I was just given a big bin of old aquarium equipment that has been sitting in storage for quite a while. It included several heaters, which I am not sure if I want to risk using, four small to medium sized power heads, and a bunch of air pumps, as well as several other random pieces that I'm not sure I'll have a use for.

One of the air pumps is this thing called a Silent Giant, it looks like its from the 80s, and probably is. Its three or four times bigger than a regular small air pump and is sort conical and made of beige or "off-white" plastic. It only has one hole for a hose to hook up to and the whole thing is pretty bulky.

Anyone know why this thing is so different from other airpumps? I can't really find much info about it online other than that its supposed to be very quiet, which I could have guessed from the name.

Thanks


----------



## Dook (May 13, 2009)

hook it up and find out... compare it's output to other pumps you have by just using tubing with nothing on the end.


----------



## prov356 (Sep 20, 2006)

Found some info on Silent Giants here. Sounds like it was a very good, expensive pump in it's day.

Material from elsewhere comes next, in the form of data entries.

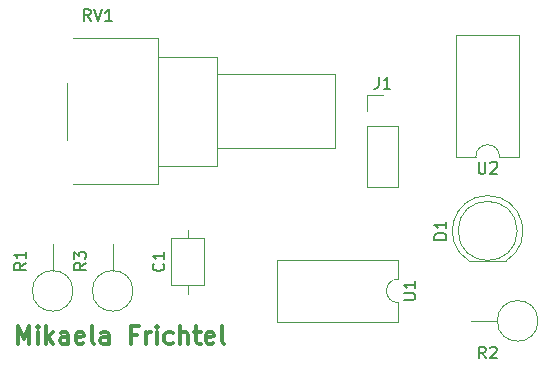
<source format=gbr>
G04 #@! TF.GenerationSoftware,KiCad,Pcbnew,(5.0.0-3-g5ebb6b6)*
G04 #@! TF.CreationDate,2018-09-05T20:54:59-07:00*
G04 #@! TF.ProjectId,Light Sensor with TH,4C696768742053656E736F7220776974,rev?*
G04 #@! TF.SameCoordinates,Original*
G04 #@! TF.FileFunction,Legend,Top*
G04 #@! TF.FilePolarity,Positive*
%FSLAX46Y46*%
G04 Gerber Fmt 4.6, Leading zero omitted, Abs format (unit mm)*
G04 Created by KiCad (PCBNEW (5.0.0-3-g5ebb6b6)) date Wednesday, September 05, 2018 at 08:54:59 PM*
%MOMM*%
%LPD*%
G01*
G04 APERTURE LIST*
%ADD10C,0.300000*%
%ADD11C,0.120000*%
%ADD12C,0.150000*%
G04 APERTURE END LIST*
D10*
X129116428Y-104818571D02*
X129116428Y-103318571D01*
X129616428Y-104390000D01*
X130116428Y-103318571D01*
X130116428Y-104818571D01*
X130830714Y-104818571D02*
X130830714Y-103818571D01*
X130830714Y-103318571D02*
X130759285Y-103390000D01*
X130830714Y-103461428D01*
X130902142Y-103390000D01*
X130830714Y-103318571D01*
X130830714Y-103461428D01*
X131545000Y-104818571D02*
X131545000Y-103318571D01*
X131687857Y-104247142D02*
X132116428Y-104818571D01*
X132116428Y-103818571D02*
X131545000Y-104390000D01*
X133402142Y-104818571D02*
X133402142Y-104032857D01*
X133330714Y-103890000D01*
X133187857Y-103818571D01*
X132902142Y-103818571D01*
X132759285Y-103890000D01*
X133402142Y-104747142D02*
X133259285Y-104818571D01*
X132902142Y-104818571D01*
X132759285Y-104747142D01*
X132687857Y-104604285D01*
X132687857Y-104461428D01*
X132759285Y-104318571D01*
X132902142Y-104247142D01*
X133259285Y-104247142D01*
X133402142Y-104175714D01*
X134687857Y-104747142D02*
X134545000Y-104818571D01*
X134259285Y-104818571D01*
X134116428Y-104747142D01*
X134045000Y-104604285D01*
X134045000Y-104032857D01*
X134116428Y-103890000D01*
X134259285Y-103818571D01*
X134545000Y-103818571D01*
X134687857Y-103890000D01*
X134759285Y-104032857D01*
X134759285Y-104175714D01*
X134045000Y-104318571D01*
X135616428Y-104818571D02*
X135473571Y-104747142D01*
X135402142Y-104604285D01*
X135402142Y-103318571D01*
X136830714Y-104818571D02*
X136830714Y-104032857D01*
X136759285Y-103890000D01*
X136616428Y-103818571D01*
X136330714Y-103818571D01*
X136187857Y-103890000D01*
X136830714Y-104747142D02*
X136687857Y-104818571D01*
X136330714Y-104818571D01*
X136187857Y-104747142D01*
X136116428Y-104604285D01*
X136116428Y-104461428D01*
X136187857Y-104318571D01*
X136330714Y-104247142D01*
X136687857Y-104247142D01*
X136830714Y-104175714D01*
X139187857Y-104032857D02*
X138687857Y-104032857D01*
X138687857Y-104818571D02*
X138687857Y-103318571D01*
X139402142Y-103318571D01*
X139973571Y-104818571D02*
X139973571Y-103818571D01*
X139973571Y-104104285D02*
X140045000Y-103961428D01*
X140116428Y-103890000D01*
X140259285Y-103818571D01*
X140402142Y-103818571D01*
X140902142Y-104818571D02*
X140902142Y-103818571D01*
X140902142Y-103318571D02*
X140830714Y-103390000D01*
X140902142Y-103461428D01*
X140973571Y-103390000D01*
X140902142Y-103318571D01*
X140902142Y-103461428D01*
X142259285Y-104747142D02*
X142116428Y-104818571D01*
X141830714Y-104818571D01*
X141687857Y-104747142D01*
X141616428Y-104675714D01*
X141545000Y-104532857D01*
X141545000Y-104104285D01*
X141616428Y-103961428D01*
X141687857Y-103890000D01*
X141830714Y-103818571D01*
X142116428Y-103818571D01*
X142259285Y-103890000D01*
X142902142Y-104818571D02*
X142902142Y-103318571D01*
X143545000Y-104818571D02*
X143545000Y-104032857D01*
X143473571Y-103890000D01*
X143330714Y-103818571D01*
X143116428Y-103818571D01*
X142973571Y-103890000D01*
X142902142Y-103961428D01*
X144045000Y-103818571D02*
X144616428Y-103818571D01*
X144259285Y-103318571D02*
X144259285Y-104604285D01*
X144330714Y-104747142D01*
X144473571Y-104818571D01*
X144616428Y-104818571D01*
X145687857Y-104747142D02*
X145545000Y-104818571D01*
X145259285Y-104818571D01*
X145116428Y-104747142D01*
X145045000Y-104604285D01*
X145045000Y-104032857D01*
X145116428Y-103890000D01*
X145259285Y-103818571D01*
X145545000Y-103818571D01*
X145687857Y-103890000D01*
X145759285Y-104032857D01*
X145759285Y-104175714D01*
X145045000Y-104318571D01*
X146616428Y-104818571D02*
X146473571Y-104747142D01*
X146402142Y-104604285D01*
X146402142Y-103318571D01*
D11*
G04 #@! TO.C,C1*
X142090000Y-99870000D02*
X144930000Y-99870000D01*
X144930000Y-99870000D02*
X144930000Y-95830000D01*
X144930000Y-95830000D02*
X142090000Y-95830000D01*
X142090000Y-95830000D02*
X142090000Y-99870000D01*
X143510000Y-100560000D02*
X143510000Y-99870000D01*
X143510000Y-95140000D02*
X143510000Y-95830000D01*
G04 #@! TO.C,J1*
X158690000Y-91500000D02*
X161350000Y-91500000D01*
X158690000Y-86360000D02*
X158690000Y-91500000D01*
X161350000Y-86360000D02*
X161350000Y-91500000D01*
X158690000Y-86360000D02*
X161350000Y-86360000D01*
X158690000Y-85090000D02*
X158690000Y-83760000D01*
X158690000Y-83760000D02*
X160020000Y-83760000D01*
G04 #@! TO.C,D1*
X168910462Y-92260000D02*
G75*
G03X167365170Y-97810000I-462J-2990000D01*
G01*
X168909538Y-92260000D02*
G75*
G02X170454830Y-97810000I462J-2990000D01*
G01*
X171410000Y-95250000D02*
G75*
G03X171410000Y-95250000I-2500000J0D01*
G01*
X167365000Y-97810000D02*
X170455000Y-97810000D01*
G04 #@! TO.C,U2*
X166260000Y-88960000D02*
X167910000Y-88960000D01*
X166260000Y-78680000D02*
X166260000Y-88960000D01*
X171560000Y-78680000D02*
X166260000Y-78680000D01*
X171560000Y-88960000D02*
X171560000Y-78680000D01*
X169910000Y-88960000D02*
X171560000Y-88960000D01*
X167910000Y-88960000D02*
G75*
G02X169910000Y-88960000I1000000J0D01*
G01*
G04 #@! TO.C,U1*
X161350000Y-101330000D02*
G75*
G02X161350000Y-99330000I0J1000000D01*
G01*
X161350000Y-99330000D02*
X161350000Y-97680000D01*
X161350000Y-97680000D02*
X151070000Y-97680000D01*
X151070000Y-97680000D02*
X151070000Y-102980000D01*
X151070000Y-102980000D02*
X161350000Y-102980000D01*
X161350000Y-102980000D02*
X161350000Y-101330000D01*
G04 #@! TO.C,RV1*
X133831000Y-78960000D02*
X141010000Y-78960000D01*
X133831000Y-91300000D02*
X141010000Y-91300000D01*
X133319000Y-82736000D02*
X133319000Y-87525000D01*
X141010000Y-78960000D02*
X141010000Y-91300000D01*
X141010000Y-80510000D02*
X146010000Y-80510000D01*
X141010000Y-89750000D02*
X146010000Y-89750000D01*
X141010000Y-80510000D02*
X141010000Y-89750000D01*
X146010000Y-80510000D02*
X146010000Y-89750000D01*
X146010000Y-82010000D02*
X156010000Y-82010000D01*
X146010000Y-88250000D02*
X156010000Y-88250000D01*
X146010000Y-82010000D02*
X146010000Y-88250000D01*
X156010000Y-82010000D02*
X156010000Y-88250000D01*
G04 #@! TO.C,R3*
X138880000Y-100330000D02*
G75*
G03X138880000Y-100330000I-1720000J0D01*
G01*
X137160000Y-98610000D02*
X137160000Y-96350000D01*
G04 #@! TO.C,R2*
X169730000Y-102870000D02*
X167470000Y-102870000D01*
X173170000Y-102870000D02*
G75*
G03X173170000Y-102870000I-1720000J0D01*
G01*
G04 #@! TO.C,R1*
X133800000Y-100330000D02*
G75*
G03X133800000Y-100330000I-1720000J0D01*
G01*
X132080000Y-98610000D02*
X132080000Y-96350000D01*
G04 #@! TO.C,C1*
D12*
X141447142Y-98016666D02*
X141494761Y-98064285D01*
X141542380Y-98207142D01*
X141542380Y-98302380D01*
X141494761Y-98445238D01*
X141399523Y-98540476D01*
X141304285Y-98588095D01*
X141113809Y-98635714D01*
X140970952Y-98635714D01*
X140780476Y-98588095D01*
X140685238Y-98540476D01*
X140590000Y-98445238D01*
X140542380Y-98302380D01*
X140542380Y-98207142D01*
X140590000Y-98064285D01*
X140637619Y-98016666D01*
X141542380Y-97064285D02*
X141542380Y-97635714D01*
X141542380Y-97350000D02*
X140542380Y-97350000D01*
X140685238Y-97445238D01*
X140780476Y-97540476D01*
X140828095Y-97635714D01*
G04 #@! TO.C,J1*
X159686666Y-82212380D02*
X159686666Y-82926666D01*
X159639047Y-83069523D01*
X159543809Y-83164761D01*
X159400952Y-83212380D01*
X159305714Y-83212380D01*
X160686666Y-83212380D02*
X160115238Y-83212380D01*
X160400952Y-83212380D02*
X160400952Y-82212380D01*
X160305714Y-82355238D01*
X160210476Y-82450476D01*
X160115238Y-82498095D01*
G04 #@! TO.C,D1*
X165402380Y-95988095D02*
X164402380Y-95988095D01*
X164402380Y-95750000D01*
X164450000Y-95607142D01*
X164545238Y-95511904D01*
X164640476Y-95464285D01*
X164830952Y-95416666D01*
X164973809Y-95416666D01*
X165164285Y-95464285D01*
X165259523Y-95511904D01*
X165354761Y-95607142D01*
X165402380Y-95750000D01*
X165402380Y-95988095D01*
X165402380Y-94464285D02*
X165402380Y-95035714D01*
X165402380Y-94750000D02*
X164402380Y-94750000D01*
X164545238Y-94845238D01*
X164640476Y-94940476D01*
X164688095Y-95035714D01*
G04 #@! TO.C,U2*
X168148095Y-89412380D02*
X168148095Y-90221904D01*
X168195714Y-90317142D01*
X168243333Y-90364761D01*
X168338571Y-90412380D01*
X168529047Y-90412380D01*
X168624285Y-90364761D01*
X168671904Y-90317142D01*
X168719523Y-90221904D01*
X168719523Y-89412380D01*
X169148095Y-89507619D02*
X169195714Y-89460000D01*
X169290952Y-89412380D01*
X169529047Y-89412380D01*
X169624285Y-89460000D01*
X169671904Y-89507619D01*
X169719523Y-89602857D01*
X169719523Y-89698095D01*
X169671904Y-89840952D01*
X169100476Y-90412380D01*
X169719523Y-90412380D01*
G04 #@! TO.C,U1*
X161802380Y-101091904D02*
X162611904Y-101091904D01*
X162707142Y-101044285D01*
X162754761Y-100996666D01*
X162802380Y-100901428D01*
X162802380Y-100710952D01*
X162754761Y-100615714D01*
X162707142Y-100568095D01*
X162611904Y-100520476D01*
X161802380Y-100520476D01*
X162802380Y-99520476D02*
X162802380Y-100091904D01*
X162802380Y-99806190D02*
X161802380Y-99806190D01*
X161945238Y-99901428D01*
X162040476Y-99996666D01*
X162088095Y-100091904D01*
G04 #@! TO.C,RV1*
X135294761Y-77482380D02*
X134961428Y-77006190D01*
X134723333Y-77482380D02*
X134723333Y-76482380D01*
X135104285Y-76482380D01*
X135199523Y-76530000D01*
X135247142Y-76577619D01*
X135294761Y-76672857D01*
X135294761Y-76815714D01*
X135247142Y-76910952D01*
X135199523Y-76958571D01*
X135104285Y-77006190D01*
X134723333Y-77006190D01*
X135580476Y-76482380D02*
X135913809Y-77482380D01*
X136247142Y-76482380D01*
X137104285Y-77482380D02*
X136532857Y-77482380D01*
X136818571Y-77482380D02*
X136818571Y-76482380D01*
X136723333Y-76625238D01*
X136628095Y-76720476D01*
X136532857Y-76768095D01*
G04 #@! TO.C,R3*
X134892380Y-97956666D02*
X134416190Y-98290000D01*
X134892380Y-98528095D02*
X133892380Y-98528095D01*
X133892380Y-98147142D01*
X133940000Y-98051904D01*
X133987619Y-98004285D01*
X134082857Y-97956666D01*
X134225714Y-97956666D01*
X134320952Y-98004285D01*
X134368571Y-98051904D01*
X134416190Y-98147142D01*
X134416190Y-98528095D01*
X133892380Y-97623333D02*
X133892380Y-97004285D01*
X134273333Y-97337619D01*
X134273333Y-97194761D01*
X134320952Y-97099523D01*
X134368571Y-97051904D01*
X134463809Y-97004285D01*
X134701904Y-97004285D01*
X134797142Y-97051904D01*
X134844761Y-97099523D01*
X134892380Y-97194761D01*
X134892380Y-97480476D01*
X134844761Y-97575714D01*
X134797142Y-97623333D01*
G04 #@! TO.C,R2*
X168743333Y-106042380D02*
X168410000Y-105566190D01*
X168171904Y-106042380D02*
X168171904Y-105042380D01*
X168552857Y-105042380D01*
X168648095Y-105090000D01*
X168695714Y-105137619D01*
X168743333Y-105232857D01*
X168743333Y-105375714D01*
X168695714Y-105470952D01*
X168648095Y-105518571D01*
X168552857Y-105566190D01*
X168171904Y-105566190D01*
X169124285Y-105137619D02*
X169171904Y-105090000D01*
X169267142Y-105042380D01*
X169505238Y-105042380D01*
X169600476Y-105090000D01*
X169648095Y-105137619D01*
X169695714Y-105232857D01*
X169695714Y-105328095D01*
X169648095Y-105470952D01*
X169076666Y-106042380D01*
X169695714Y-106042380D01*
G04 #@! TO.C,R1*
X129812380Y-97956666D02*
X129336190Y-98290000D01*
X129812380Y-98528095D02*
X128812380Y-98528095D01*
X128812380Y-98147142D01*
X128860000Y-98051904D01*
X128907619Y-98004285D01*
X129002857Y-97956666D01*
X129145714Y-97956666D01*
X129240952Y-98004285D01*
X129288571Y-98051904D01*
X129336190Y-98147142D01*
X129336190Y-98528095D01*
X129812380Y-97004285D02*
X129812380Y-97575714D01*
X129812380Y-97290000D02*
X128812380Y-97290000D01*
X128955238Y-97385238D01*
X129050476Y-97480476D01*
X129098095Y-97575714D01*
G04 #@! TD*
M02*

</source>
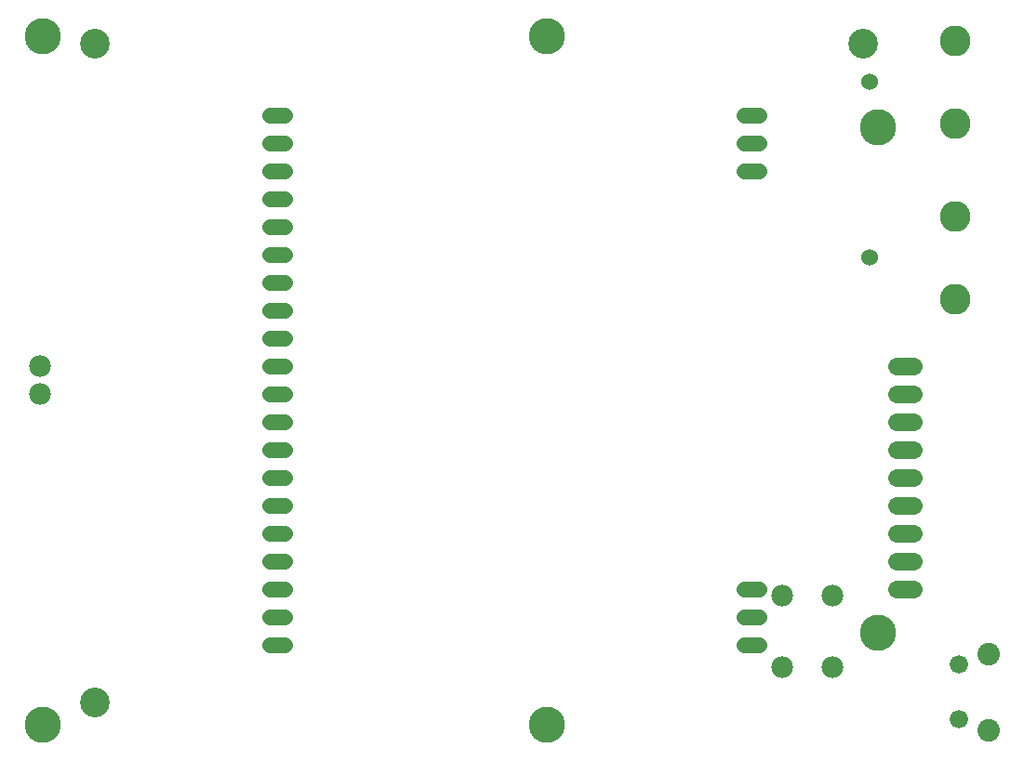
<source format=gbs>
G75*
G70*
%OFA0B0*%
%FSLAX24Y24*%
%IPPOS*%
%LPD*%
%AMOC8*
5,1,8,0,0,1.08239X$1,22.5*
%
%ADD10C,0.1300*%
%ADD11C,0.0808*%
%ADD12C,0.0660*%
%ADD13C,0.0640*%
%ADD14C,0.0780*%
%ADD15C,0.0555*%
%ADD16C,0.1064*%
%ADD17C,0.1103*%
%ADD18C,0.0602*%
D10*
X001221Y002276D03*
X019287Y002276D03*
X031154Y005563D03*
X031154Y023693D03*
X019287Y026980D03*
X001221Y026980D03*
D11*
X035130Y004824D03*
X035130Y002068D03*
D12*
X034067Y002461D03*
X034067Y004430D03*
D13*
X032430Y007134D02*
X031830Y007134D01*
X031830Y008134D02*
X032430Y008134D01*
X032430Y009134D02*
X031830Y009134D01*
X031830Y010134D02*
X032430Y010134D01*
X032430Y011134D02*
X031830Y011134D01*
X031830Y012134D02*
X032430Y012134D01*
X032430Y013134D02*
X031830Y013134D01*
X031830Y014134D02*
X032430Y014134D01*
X032430Y015134D02*
X031830Y015134D01*
D14*
X029520Y006910D03*
X027740Y006910D03*
X027740Y004350D03*
X029520Y004350D03*
X001130Y014130D03*
X001130Y015130D03*
D15*
X009373Y015130D02*
X009887Y015130D01*
X009887Y014130D02*
X009373Y014130D01*
X009373Y013130D02*
X009887Y013130D01*
X009887Y012130D02*
X009373Y012130D01*
X009373Y011130D02*
X009887Y011130D01*
X009887Y010130D02*
X009373Y010130D01*
X009373Y009130D02*
X009887Y009130D01*
X009887Y008130D02*
X009373Y008130D01*
X009373Y007130D02*
X009887Y007130D01*
X009887Y006130D02*
X009373Y006130D01*
X009373Y005130D02*
X009887Y005130D01*
X009887Y016130D02*
X009373Y016130D01*
X009373Y017130D02*
X009887Y017130D01*
X009887Y018130D02*
X009373Y018130D01*
X009373Y019130D02*
X009887Y019130D01*
X009887Y020130D02*
X009373Y020130D01*
X009373Y021130D02*
X009887Y021130D01*
X009887Y022130D02*
X009373Y022130D01*
X009373Y023130D02*
X009887Y023130D01*
X009887Y024130D02*
X009373Y024130D01*
X026373Y024130D02*
X026887Y024130D01*
X026887Y023130D02*
X026373Y023130D01*
X026373Y022130D02*
X026887Y022130D01*
X026887Y007130D02*
X026373Y007130D01*
X026373Y006130D02*
X026887Y006130D01*
X026887Y005130D02*
X026373Y005130D01*
D16*
X003083Y003083D03*
X003083Y026705D03*
X030642Y026705D03*
D17*
X033930Y026823D03*
X033930Y023831D03*
X033930Y020524D03*
X033930Y017532D03*
D18*
X030859Y019028D03*
X030859Y025327D03*
M02*

</source>
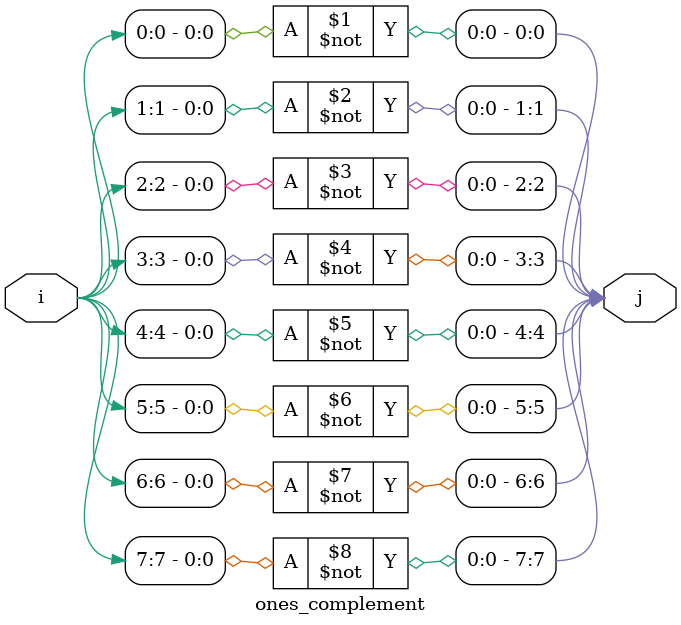
<source format=v>
module ones_complement (i, j);

input [7:0] i;
output [7:0] j; 

not not_0 (j[0], i[0]);
not not_1 (j[1], i[1]);
not not_2 (j[2], i[2]);
not not_3 (j[3], i[3]);
not not_4 (j[4], i[4]);
not not_5 (j[5], i[5]);
not not_6 (j[6], i[6]);
not not_7 (j[7], i[7]);
/*not not_8 (j[8], i[8]);
not not_9 (j[9], i[9]);
not not_10 (j[10], i[10]);
not not_11 (j[11], i[11]);
not not_12 (j[12], i[12]);
not not_13 (j[13], i[13]);
not not_14 (j[14], i[14]);
not not_15 (j[15], i[15]);
not not_16 (j[16], i[16]);
not not_17 (j[17], i[17]);
not not_18 (j[18], i[18]);
not not_19 (j[19], i[19]);
not not_20 (j[20], i[20]);
not not_21 (j[21], i[21]);
not not_22 (j[22], i[22]);
not not_23 (j[23], i[23]);
not not_24 (j[24], i[24]);
not not_25 (j[25], i[25]);
not not_26 (j[26], i[26]);
not not_27 (j[27], i[27]);
not not_28 (j[28], i[28]);
not not_29 (j[29], i[29]);
not not_30 (j[30], i[30]);
not not_31 (j[31], i[31]);*/

endmodule

</source>
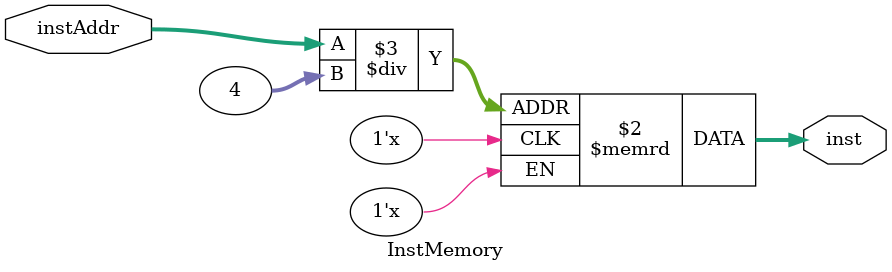
<source format=v>
`timescale 1ns / 1ps


module InstMemory(
    input [31:0] instAddr,
    output reg [31:0] inst
    );
    reg[31:0] instFile[0:1023];
    always @(instAddr) begin
        inst = instFile[instAddr/4];
        $display("instAddr:%d",instAddr);
    end
endmodule

</source>
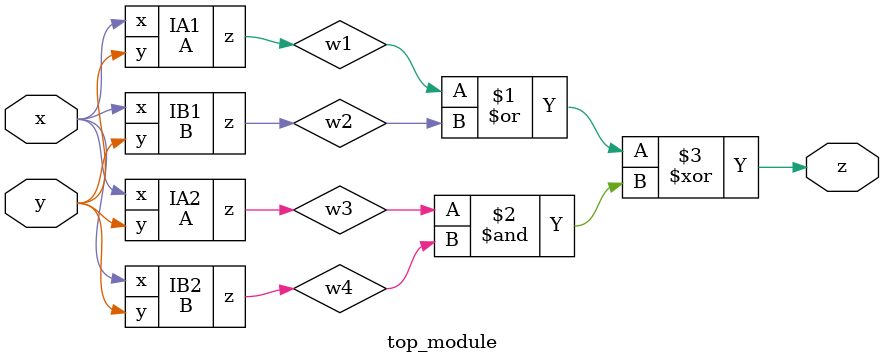
<source format=v>
module A (input x, input y, output z);
    assign z = (x^y) & x;
endmodule

module B (input x, input y, output z);
    assign z = ~(x^y);
endmodule
module top_module (input x, input y, output z);
    wire w1, w2, w3, w4;
    
    A IA1(x, y, w1);
    B IB1(x, y, w2);
    A IA2(x, y, w3);
    B IB2(x, y, w4);
    
    assign z = (w1 | w2) ^ (w3 & w4);
endmodule


</source>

And here's one for sale on ebay and he says he also has parts.


----------



## RaizedWICKED (Feb 10, 2010)

looks like a beer keg.. drinks anyone.????

RW


----------



## mbunabum (Jan 14, 2007)

Boy does that bring back memories! I had one of those back in the early 1970's. It was a great little air pump and it was quite quiet. I used it on a air driven skimmer on my 55 saltwater tank. Wish I still had some of that old stuff, just for memory sake.


----------



## tokyo (Jan 19, 2010)

Thanks for the info. I'm going to have to try it out. I didn't have time before work, but I will check it out today. I really like the retro look, its pretty cool looking.


----------